(Dataset entries)
"""

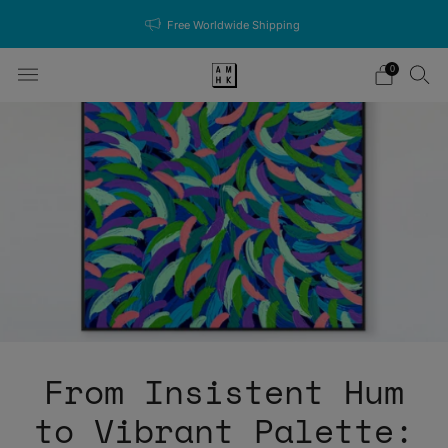
Free Worldwide Shipping
0
From Insistent Hum
to Vibrant Palette:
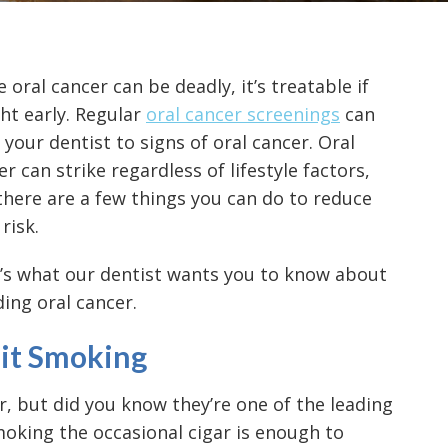
 oral cancer can be deadly, it’s treatable if
ht early. Regular
oral cancer screenings
can
t your dentist to signs of oral cancer. Oral
er can strike regardless of lifestyle factors,
there are a few things you can do to reduce
risk.
’s what our dentist wants you to know about
ding oral cancer.
it Smoking
r, but did you know they’re one of the
leading
moking the occasional cigar is enough to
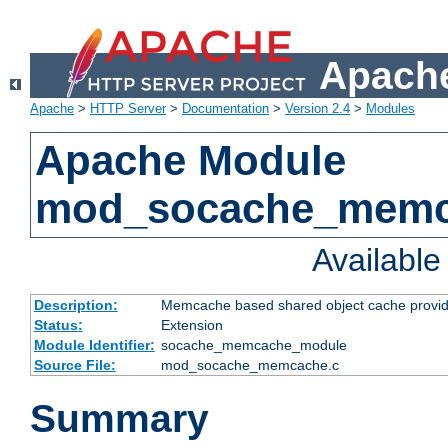
Apache
Apache
>
HTTP Server
>
Documentation
>
Version 2.4
>
Modules
Apache Module
mod_socache_mem
Availabl
Description:
Memcache based shared object cache provid
Status:
Extension
Module Identifier:
socache_memcache_module
Source File:
mod_socache_memcache.c
Summary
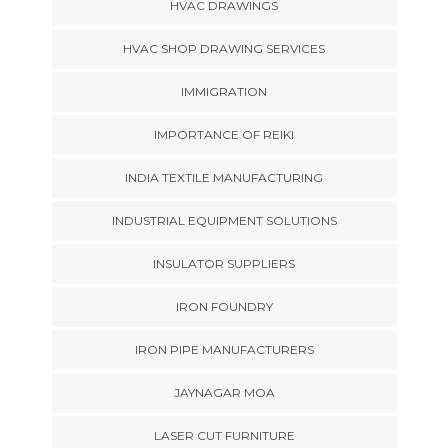
HVAC DRAWINGS
HVAC SHOP DRAWING SERVICES
IMMIGRATION
IMPORTANCE OF REIKI
INDIA TEXTILE MANUFACTURING
INDUSTRIAL EQUIPMENT SOLUTIONS
INSULATOR SUPPLIERS
IRON FOUNDRY
IRON PIPE MANUFACTURERS
JAYNAGAR MOA
LASER CUT FURNITURE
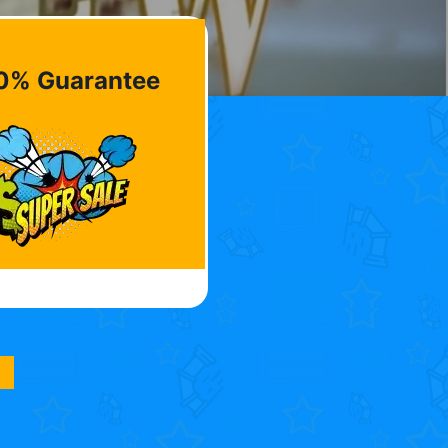
0% Guarantee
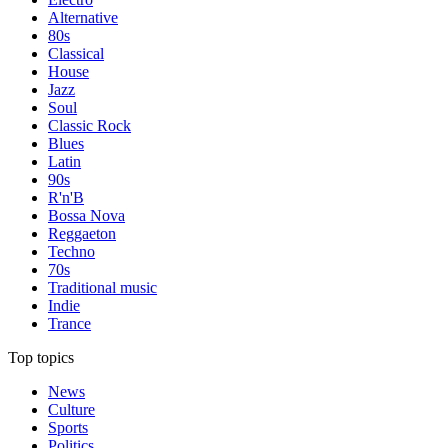
Alternative
80s
Classical
House
Jazz
Soul
Classic Rock
Blues
Latin
90s
R'n'B
Bossa Nova
Reggaeton
Techno
70s
Traditional music
Indie
Trance
Top topics
News
Culture
Sports
Politics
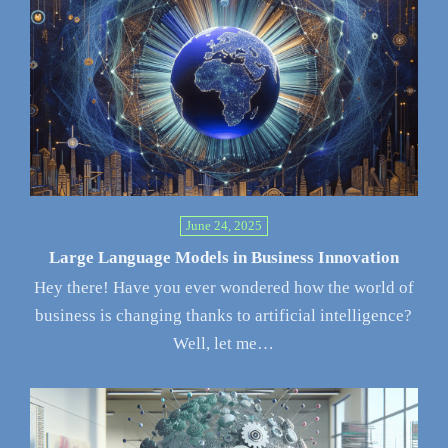
June 24, 2025
Large Language Models in Business Innovation
Hey there! Have you ever wondered how the world of
business is changing thanks to artificial intelligence?
Well, let me…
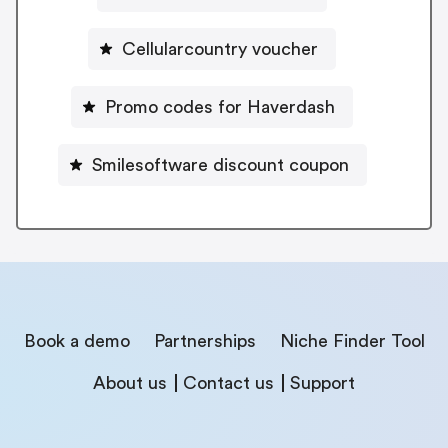
Cellularcountry voucher
Promo codes for Haverdash
Smilesoftware discount coupon
Book a demo
Partnerships
Niche Finder Tool
About us
Contact us
Support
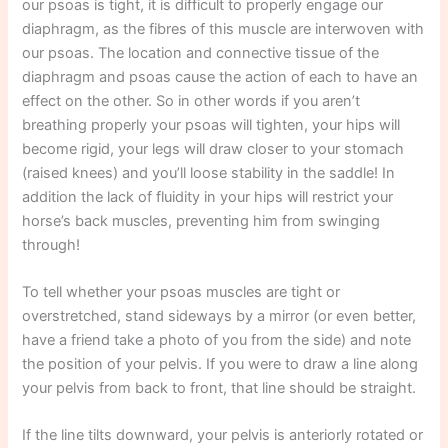
our psoas is tight, it is difficult to properly engage our
diaphragm, as the fibres of this muscle are interwoven with
our psoas. The location and connective tissue of the
diaphragm and psoas cause the action of each to have an
effect on the other. So in other words if you aren’t
breathing properly your psoas will tighten, your hips will
become rigid, your legs will draw closer to your stomach
(raised knees) and you’ll loose stability in the saddle! In
addition the lack of fluidity in your hips will restrict your
horse’s back muscles, preventing him from swinging
through!
To tell whether your psoas muscles are tight or
overstretched, stand sideways by a mirror (or even better,
have a friend take a photo of you from the side) and note
the position of your pelvis. If you were to draw a line along
your pelvis from back to front, that line should be straight.
If the line tilts downward, your pelvis is anteriorly rotated or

"""

→ DESCRIPTION OF THE TASK: Each line above that contains the string "psoas" should be copied.

→ PROBLEM SOLUTION:
our psoas is tight, it is difficult to properly engage our
our psoas. The location and connective tissue of the
diaphragm and psoas cause the action of each to have an
breathing properly your psoas will tighten, your hips will
To tell whether your psoas muscles are tight or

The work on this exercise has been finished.